[PATCH] mm: Protect clean file pages under memory pressure to prevent thrashing, avoid high latency and prevent livelock in near-OOM conditions #218

hakavlad · 2021-07-17T16:36:47Z

Please look at this https://github.com/hakavlad/le9-patch

https://github.com/hakavlad/le9-patch/blob/main/le9db_patches/le9db-5.13-rc2-mg-LRU-v3.patch may be applied to zen 5.12-5.13. I suggest this patch to be applied to linux-zen.

See also

https://www.phoronix.com/scan.php?page=news_item&px=le9-Linux-Low-RAM and comments

https://forum.xanmod.org/thread-4102-post-7562.html

hakavlad/le9-patch#4 and https://notes.valdikss.org.ru/linux-for-old-pc-from-2007/en/

damentz · 2021-07-17T17:16:31Z

Thanks, this patchset looks safe and straightforward to add. I ended up using the 5.14 release candidate for the 5.13 branch since 5.13's memory subsystem changed quite a bit since rc2.

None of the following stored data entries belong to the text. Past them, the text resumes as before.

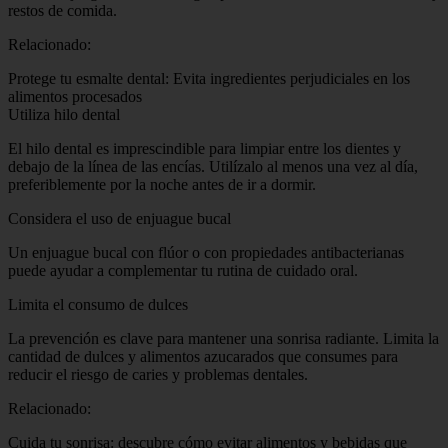
restos de comida.
Relacionado:
Protege tu esmalte dental: Evita ingredientes perjudiciales en los
alimentos procesados
Utiliza hilo dental
El hilo dental es imprescindible para limpiar entre los dientes y
debajo de la línea de las encías. Utilízalo al menos una vez al día,
preferiblemente por la noche antes de ir a dormir.
Considera el uso de enjuague bucal
Un enjuague bucal con flúor o con propiedades antibacterianas
puede ayudar a complementar tu rutina de cuidado oral.
Limita el consumo de dulces
La prevención es clave para mantener una sonrisa radiante. Limita la
cantidad de dulces y alimentos azucarados que consumes para
reducir el riesgo de caries y problemas dentales.
Relacionado:
Cuida tu sonrisa: descubre cómo evitar alimentos y bebidas que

Also, with both 5.12 and 5.13, I set a default value of effectively 256mb soft and 64mb hard cache protection. Should make it easier for any package maintainers to pick up this change without needing to research too much into it.

hakavlad · 2021-07-17T17:43:41Z

64mb hard cache protection

Note that hard protection may cause these issues with DRM/i915:

[DRM/i915] fatal IO error 11 (Resource temporarily unavailable) hakavlad/le9-patch#5
[DRM/i915] kernel: BUG: unable to handle page fault / kernel: Oops hakavlad/le9-patch#6

https://github.com/hakavlad/le9-patch#warnings

Soft protection should be safe and 256MB is OK.

@hakavlad

Per @hakavlad [1], enabling hard cache protection breaks i915. Keep it at zero so we don't run into the same issues previously reported. [1] #218 (comment)

@hakavlad

Per @hakavlad [1], enabling hard cache protection breaks i915. Keep it at zero so we don't run into the same issues previously reported. [1] #218 (comment)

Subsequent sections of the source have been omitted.